Golf is a very simple game, just get the ball on the green and in the hole, but simple doesn’t always mean easy.
My whole life, I’ve been surrounded by people interested in my golf journey, whether it be parents, coaches, or even students. It has followed me throughout my high school career.
Now, I LOVE golf. It has always brought me peace whenever I’m on the course, but I continue to wonder if I have lost the love and commitment it takes to continue to play.
As a freshman, I had people asking me, “Are you going to play golf in college?” or telling me, “Getting a scholarship will really help your parents.” I never knew how to respond, not only because I was a freshman, but also because I simply didn’t know.
While the love I had for the game was strong, the pressure to succeed started early. I had a life outside of high school golf that consisted of, well, more golf. People became excited to hear about any improvements I had made and the scores I would leave with.
I am eternally grateful to have the support system that I have with golf, as it’s something that most teens don’t get. Yet, I still found myself sitting in the driver’s seat of my car, in the parking lot of a random golf course… crying.
I constantly tell myself “People will have a lot to say about this score.” If I played badly and lost a match that day, I would question my skills and abilities. I blamed myself for not being “good enough” to win.
While most athletes have the luxury of leaving their losses on the field, I carry it with me from one course to the next. I’m scared to disappoint the people around me who have supported me and followed my journey since freshman year.
While it’s rare that people ever admit to their disappointment in me, I do occasionally hear “I want to see those scores come down.” This isn’t the most fun to hear, especially because I already had so much self-doubt and guilt.
I know everyone means well, and has no intention of hurting me, but I’m mentally drained by the constant expectation of me to “be better” after three years.
What once used to bring me joy, has now consumed my brain with negativity. It’s like the love I had for golf became intertwined with the pressure of being “good enough,” and in the process, it has lost its charm.
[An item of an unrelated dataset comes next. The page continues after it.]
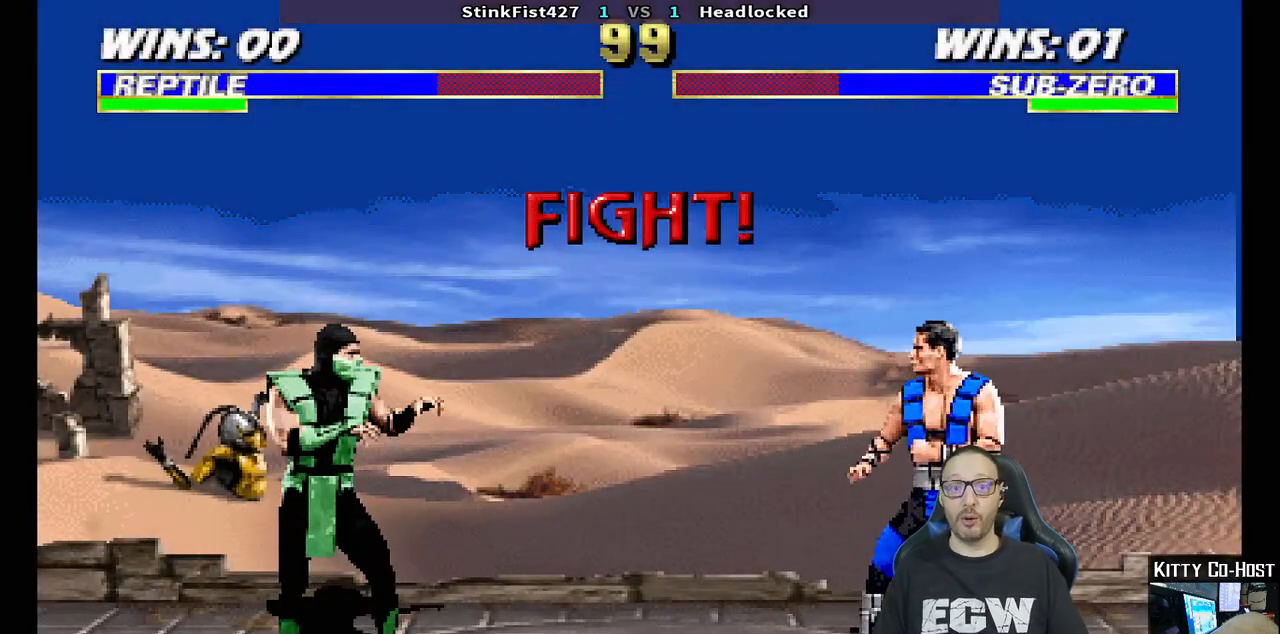
{"dt_ms": 500, "buttons": ["R1"], "left_stick": "center", "right_stick": "center", "events": [[333, "R1", "down"]]}
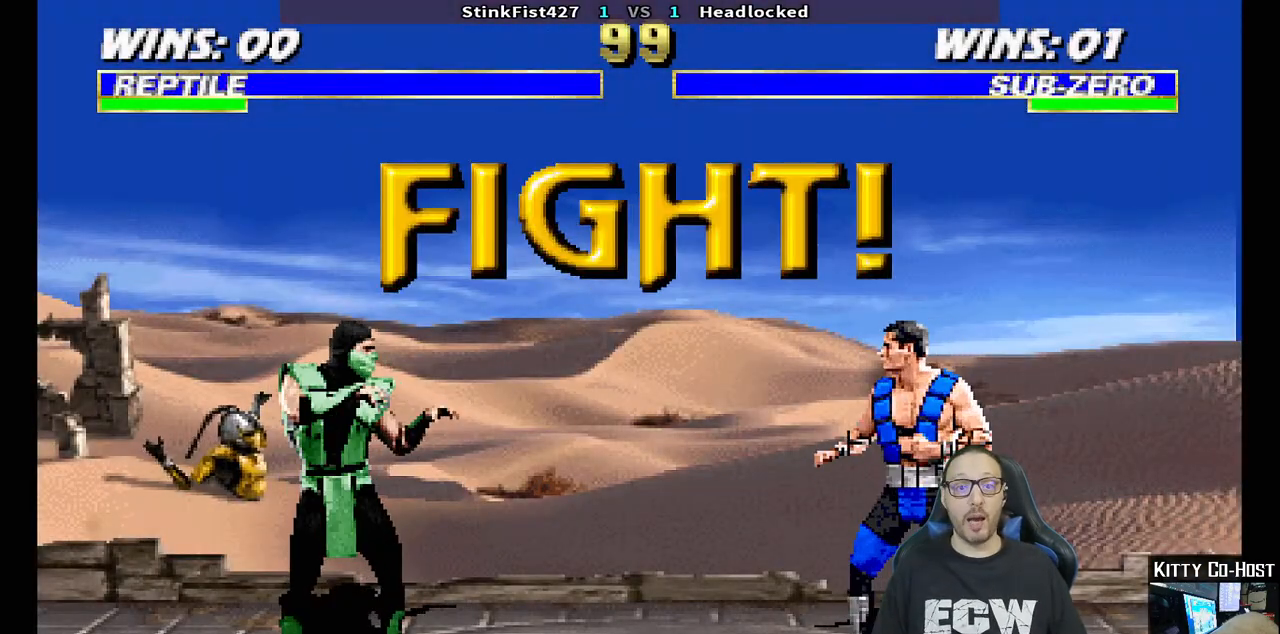
{"dt_ms": 500, "buttons": [], "left_stick": "center", "right_stick": "center", "events": [[50, "R1", "up"]]}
I no longer look forward to a round on the course with the same enthusiasm. Every game now feels like another test, another opportunity to let down the people who care.
The weight of other people’s expectations and my own self-doubt have dimmed the passion I once had. I’ve come to the realization that it is completely and utterly OK to lose interest in something you’ve once loved. And it is absolutely ok to not want to fall into the ongoing pressure and expectations that people may have of you.